Categories: Mental Health

Measuring emotional ‘emptiness’ could help manage this potentially life-threatening experience

 

Imagine a hollowness deep in your chest, a vacant space where feelings needs to be. Imagine being numb and devoid of all emotion, completely satisfied or sad – with any sensations simply passing throughout you. You are watching the world go by from behind a screen – so disconnected that you are feeling 1,000,000 miles away from people you care about essentially the most.

This is how lots of of individuals have described the existential feeling of emotional “emptiness”. Perhaps some facets may feel familiar to you. After all, research has repeatedly shown that emptiness is a standard experiencefelt by a lot of us world wide.

For some, emptiness could also be a fleeting experience during a time of immense difficulty in our lives, which passes.
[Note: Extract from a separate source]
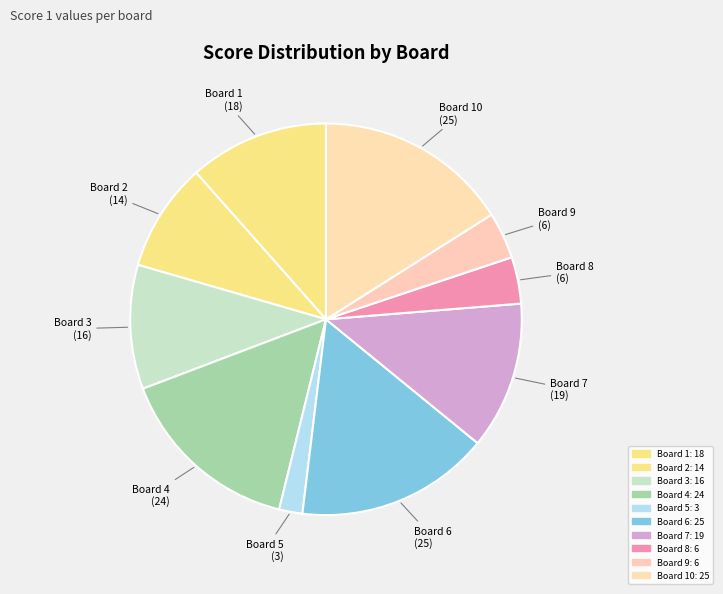

Which category has the biggest portion of the pie?

Board 6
Following a period of feeling empty, we may give you the chance to sense ourselves returning, feeling progressively more connected to our inner-self, other people, and the world around us.

But for some, emptiness is a chronic, debilitating experience which has been found to be strongly connected to quite a few life-limiting mental health difficulties corresponding to depression, anxiety and experiences of hearing voices, including for individuals who receive a diagnosis of a personality disorder.

Recent developments including latest measurement toolsnonetheless, are beginning to shine a lightweight on this elusive experience, enabling researchers and mental health professionals to higher support individuals who feel this manner.

What is emptiness?

In 2022, together with a colleague, I proposed a formal definition of emptiness as:

A sense that one goes through life mechanically, devoid of emotions and purpose, and due to this fact is empty inside, with emptiness often being bodily felt in the shape of a discomfort within the chest. This is coupled with feelings that one is disconnected from others, ultimately invisible to others, and unable to contribute to a world that is still the identical, but from which one is distant and detached.

Our research found that while emptiness is experienced by individuals who have mental health difficulties, additionally it is felt by those that have never suffered with their mental health before, and who could have never felt the necessity to seek help from professionals.

Despite this, across all of those that took part within the research, it was found that greater feelings of emptiness were related to poorer mental health and lower satisfaction with life.

Emptiness and mental health

People who feel empty often or on a regular basis are more prone to have self-harmed, considered suicideor gone on to make an try and end their life.

These findings add to previous research showing that emptiness is expounded to harmful use of medicine, alcohol, and unsafe sex. Other studies show that feelings of emptiness appear to affect every aspect of an individual’s individual and social world.



Self-harm, suicide and use of gear or sex could be understood, then, as ways of coping with or distracting from the emotional pain of feeling empty.

Measuring emptiness

Thankfully, research on this much-needed area is progressing. Our 2022 definition has increased the understanding of emptiness amongst researchers and health professionals, and has led researchers to develop a brand new way of measuring and tracking it over time.

Emptiness is usually experienced but there’s been no technique to measure it – until now.
tadamichi/Shutterstock

The Psychological Emptiness Scalecreated in 2022 by clinical and social psychologists alongside statisticians, is a questionnaire consisting of 19 items. It asks people questions corresponding to whether or not they feel emotionally numb, that they’re going through the motions, and that they haven’t any direction in life.

This tool is now available for researchers and mental health professionals to make use of to formally assess an individual’s level of emptiness. It allows this complex, existential feeling to be accurately captured and quantified.

This will enable researchers to properly study emptiness, explore questions on the way it develops, and the way different therapeutic interventions may help people to administer and reduce this sense.

Emptiness is a commonly experienced and potentially life-threatening feeling. Accurate measurement marks a big step forward in our ability to discover, understand and supply support to individuals who feel this manner, within the hope of ultimately reducing distress and saving lives.